El ya famoso vuelo del Globemaster C-17 871 del 15 de agosto pasado pretendía ser parte de un convoy aéreo de evacuaciones ordenadas. Fue imposible. Con el aeropuerto de Kabul invadido por miles de ciudadanos atemorizados, los que huían trepaban como abejas a los aviones, empujaban puerta adentro a la muchedumbre, se colaban por los orificios, trataban de aferrarse al fuselaje. Por lo menos dos murieron al soltarse del tren de aterrizaje desde la altura. Ese día, en medio del caos, lograron despegar varios C-17, algunos de ellos con una carga humana quizás superior a los 670 filipinos, el triste récord anterior, que en 2013 lograron sacarle el quite a un tifón arracimados en una de estas ballenas voladoras.

Dos días después, en Defense One, un portal sobre asuntos militares, se publicó la fotografía anónima de los afganos en la colosal cazuela. El diario inglés The Guardian fue el primero en percatarse del extraño atractivo de esa escena y le abrió su primera página. Después se ha regado por publicaciones y noticieros de todo el mundo. Bastaron pocas horas para que se incorporara al álbum de horrores de las guerras. ¿Por qué —podría uno preguntarse—, si no hay armas, ni sangre, ni heridos, ni muertos, ni uniformes militares?

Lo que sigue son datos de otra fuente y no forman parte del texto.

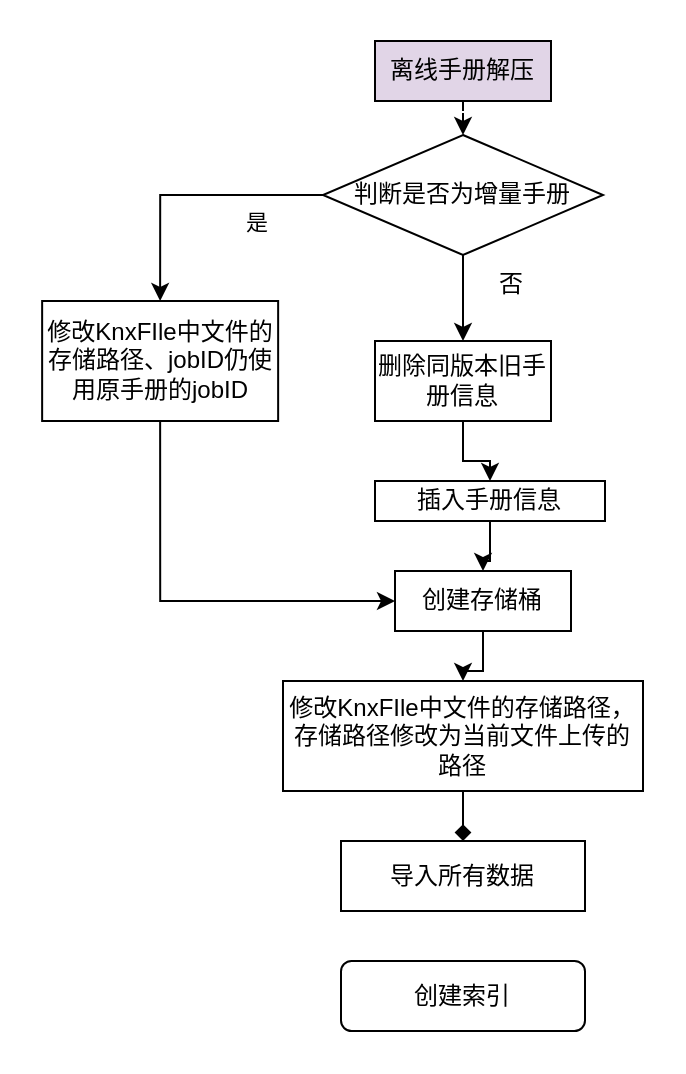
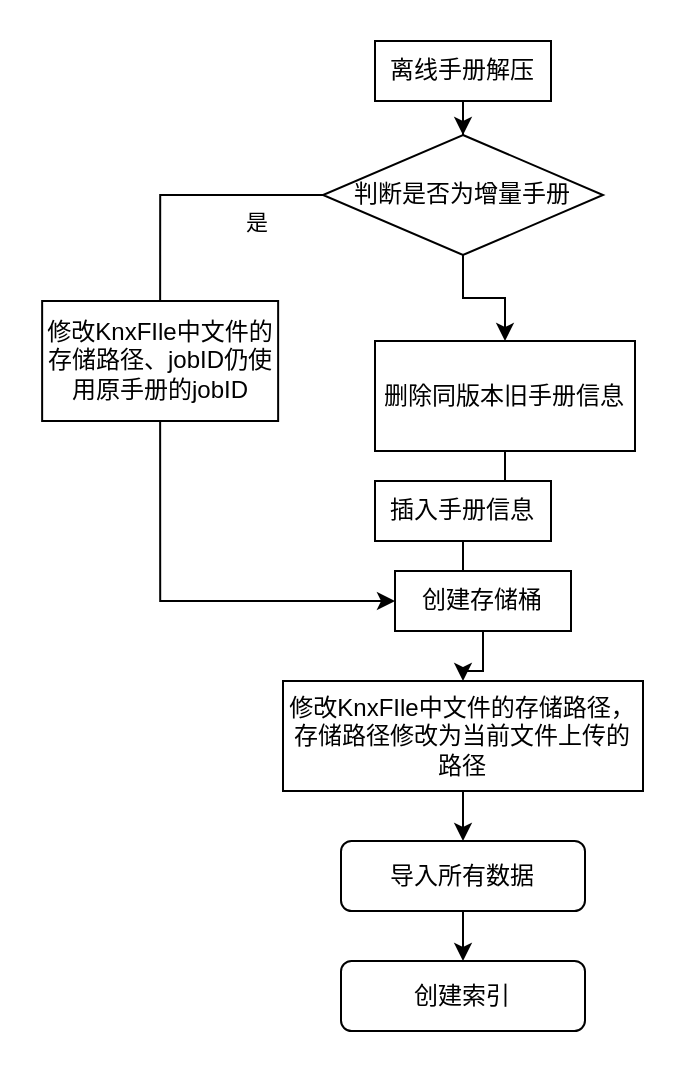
  <mxCell id="0" />
  <mxCell id="1" parent="0" />
- <mxCell id="2" style="edgeStyle=orthogonalEdgeStyle;rounded=0;orthogonalLoop=1;jettySize=auto;html=1;dashed=1;" edge="1" parent="1" source="3" target="7"><mxGeometry relative="1" as="geometry" /></mxCell>
- <mxCell id="3" value="离线手册解压" style="rounded=0;whiteSpace=wrap;html=1;fillColor=#e1d5e7;" vertex="1" parent="1"><mxGeometry x="187" y="20" width="88" height="30" as="geometry" /></mxCell>
- <mxCell id="4" style="edgeStyle=orthogonalEdgeStyle;rounded=0;orthogonalLoop=1;jettySize=auto;html=1;entryX=0.5;entryY=0;entryDx=0;entryDy=0;exitX=0;exitY=0.5;exitDx=0;exitDy=0;" edge="1" parent="1" source="7" target="9"><mxGeometry relative="1" as="geometry" /></mxCell>
+ <mxCell id="2" style="edgeStyle=orthogonalEdgeStyle;rounded=0;orthogonalLoop=1;jettySize=auto;html=1;" edge="1" parent="1" source="3" target="7"><mxGeometry relative="1" as="geometry" /></mxCell>
+ <mxCell id="3" value="离线手册解压" style="rounded=0;whiteSpace=wrap;html=1;" vertex="1" parent="1"><mxGeometry x="187" y="20" width="88" height="30" as="geometry" /></mxCell>
+ <mxCell id="4" style="edgeStyle=orthogonalEdgeStyle;rounded=0;orthogonalLoop=1;jettySize=auto;html=1;entryX=0.5;entryY=0;entryDx=0;entryDy=0;exitX=0;exitY=0.5;exitDx=0;exitDy=0;endArrow=none;" edge="1" parent="1" source="7" target="9"><mxGeometry relative="1" as="geometry" /></mxCell>
  <mxCell id="5" value="是" style="edgeLabel;html=1;align=center;verticalAlign=middle;resizable=0;points=[];" vertex="1" connectable="0" parent="4"><mxGeometry x="-0.265" y="1" relative="1" as="geometry"><mxPoint x="15" y="12" as="offset" /></mxGeometry></mxCell>
  <mxCell id="6" style="edgeStyle=orthogonalEdgeStyle;rounded=0;orthogonalLoop=1;jettySize=auto;html=1;entryX=0.5;entryY=0;entryDx=0;entryDy=0;" edge="1" parent="1" source="7" target="11"><mxGeometry relative="1" as="geometry" /></mxCell>
  <mxCell id="7" value="判断是否为增量手册" style="rhombus;whiteSpace=wrap;html=1;" vertex="1" parent="1"><mxGeometry x="161" y="67" width="140" height="60" as="geometry" /></mxCell>
  <mxCell id="8" style="edgeStyle=orthogonalEdgeStyle;rounded=0;orthogonalLoop=1;jettySize=auto;html=1;entryX=0;entryY=0.5;entryDx=0;entryDy=0;exitX=0.5;exitY=1;exitDx=0;exitDy=0;" edge="1" parent="1" source="9" target="15"><mxGeometry relative="1" as="geometry" /></mxCell>
  <mxCell id="9" value="修改KnxFIle中文件的存储路径、jobID仍使用原手册的jobID" style="rounded=0;whiteSpace=wrap;html=1;" vertex="1" parent="1"><mxGeometry x="20.57" y="150" width="118" height="60" as="geometry" /></mxCell>
  <mxCell id="10" style="edgeStyle=orthogonalEdgeStyle;rounded=0;orthogonalLoop=1;jettySize=auto;html=1;entryX=0.5;entryY=0;entryDx=0;entryDy=0;" edge="1" parent="1" source="11" target="13"><mxGeometry relative="1" as="geometry" /></mxCell>
- <mxCell id="11" value="删除同版本旧手册信息" style="rounded=0;whiteSpace=wrap;html=1;" vertex="1" parent="1"><mxGeometry x="187" y="170" width="88" height="40" as="geometry" /></mxCell>
+ <mxCell id="11" value="删除同版本旧手册信息" style="rounded=0;whiteSpace=wrap;html=1;" vertex="1" parent="1"><mxGeometry x="187" y="170" width="130" height="55" as="geometry" /></mxCell>
  <mxCell id="12" style="edgeStyle=orthogonalEdgeStyle;rounded=0;orthogonalLoop=1;jettySize=auto;html=1;entryX=0.5;entryY=0;entryDx=0;entryDy=0;" edge="1" parent="1" source="13" target="15"><mxGeometry relative="1" as="geometry" /></mxCell>
- <mxCell id="13" value="插入手册信息" style="rounded=0;whiteSpace=wrap;html=1;" vertex="1" parent="1"><mxGeometry x="187" y="240" width="115" height="20" as="geometry" /></mxCell>
+ <mxCell id="13" value="插入手册信息" style="rounded=0;whiteSpace=wrap;html=1;" vertex="1" parent="1"><mxGeometry x="187" y="240" width="88" height="30" as="geometry" /></mxCell>
  <mxCell id="14" style="edgeStyle=orthogonalEdgeStyle;rounded=0;orthogonalLoop=1;jettySize=auto;html=1;" edge="1" parent="1" source="15" target="18"><mxGeometry relative="1" as="geometry" /></mxCell>
  <mxCell id="15" value="创建存储桶" style="rounded=0;whiteSpace=wrap;html=1;" vertex="1" parent="1"><mxGeometry x="197" y="285" width="88" height="30" as="geometry" /></mxCell>
- <mxCell id="16" value="否" style="text;html=1;align=center;verticalAlign=middle;resizable=0;points=[];autosize=1;strokeColor=none;fillColor=none;" vertex="1" parent="1"><mxGeometry x="235" y="127" width="40" height="30" as="geometry" /></mxCell>
- <mxCell id="17" style="edgeStyle=orthogonalEdgeStyle;rounded=0;orthogonalLoop=1;jettySize=auto;html=1;entryX=0.5;entryY=0;entryDx=0;entryDy=0;endArrow=diamond;" edge="1" parent="1" source="18" target="20"><mxGeometry relative="1" as="geometry" /></mxCell>
+ <mxCell id="17" style="edgeStyle=orthogonalEdgeStyle;rounded=0;orthogonalLoop=1;jettySize=auto;html=1;entryX=0.5;entryY=0;entryDx=0;entryDy=0;" edge="1" parent="1" source="18" target="20"><mxGeometry relative="1" as="geometry" /></mxCell>
  <mxCell id="18" value="修改KnxFIle中文件的存储路径，存储路径修改为当前文件上传的路径" style="rounded=0;whiteSpace=wrap;html=1;" vertex="1" parent="1"><mxGeometry x="141" y="340" width="180" height="55" as="geometry" /></mxCell>
- <mxCell id="20" value="导入所有数据" style="rounded=0;whiteSpace=wrap;html=1;" vertex="1" parent="1"><mxGeometry x="170" y="420" width="122" height="35" as="geometry" /></mxCell>
+ <mxCell id="19" style="edgeStyle=orthogonalEdgeStyle;rounded=0;orthogonalLoop=1;jettySize=auto;html=1;" edge="1" parent="1" source="20" target="21"><mxGeometry relative="1" as="geometry" /></mxCell>
+ <mxCell id="20" value="导入所有数据" style="whiteSpace=wrap;html=1;rounded=1;" vertex="1" parent="1"><mxGeometry x="170" y="420" width="122" height="35" as="geometry" /></mxCell>
  <mxCell id="21" value="创建索引" style="whiteSpace=wrap;html=1;rounded=1;" vertex="1" parent="1"><mxGeometry x="170" y="480" width="122" height="35" as="geometry" /></mxCell>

Quizás porque representa una muerte colectiva: la de la esperanza en un futuro mejor de estos y de millones más de jóvenes alrededor del mundo. Algunos países europeos acogerán a contados colaboradores afganos. A otros pocos les tenderá la mano Washington, su fracasado amigo. ¿Y los demás? 

Los demás, o casi todos los demás, pasarán a formar parte durante meses o años de los extensos campamentos de plástico que atienden la Cruz Roja y las Naciones Unidas. Son jóvenes que padecen las atrocidades de sus padres y de los padres de otros jóvenes que viven en lejanos países, hablan lenguas incomprensibles, beben alcohol y comen chuletas de cerdo. Desde la antigüedad, los hijos han heredado odios, guerras, pobreza, discriminación, injusticia. Extensos y viejos poemas relatan proezas detrás de las cuales siempre hay vencidos sin nombre y sin estatuas. La épica no es la historia de las hazañas militares sino la de los pueblos que se desplazan para que no los maten. El mundo es una enorme cárcel donde la mayoría de la gente huye y unas minorías, armadas o privilegiadas, cierran puertas.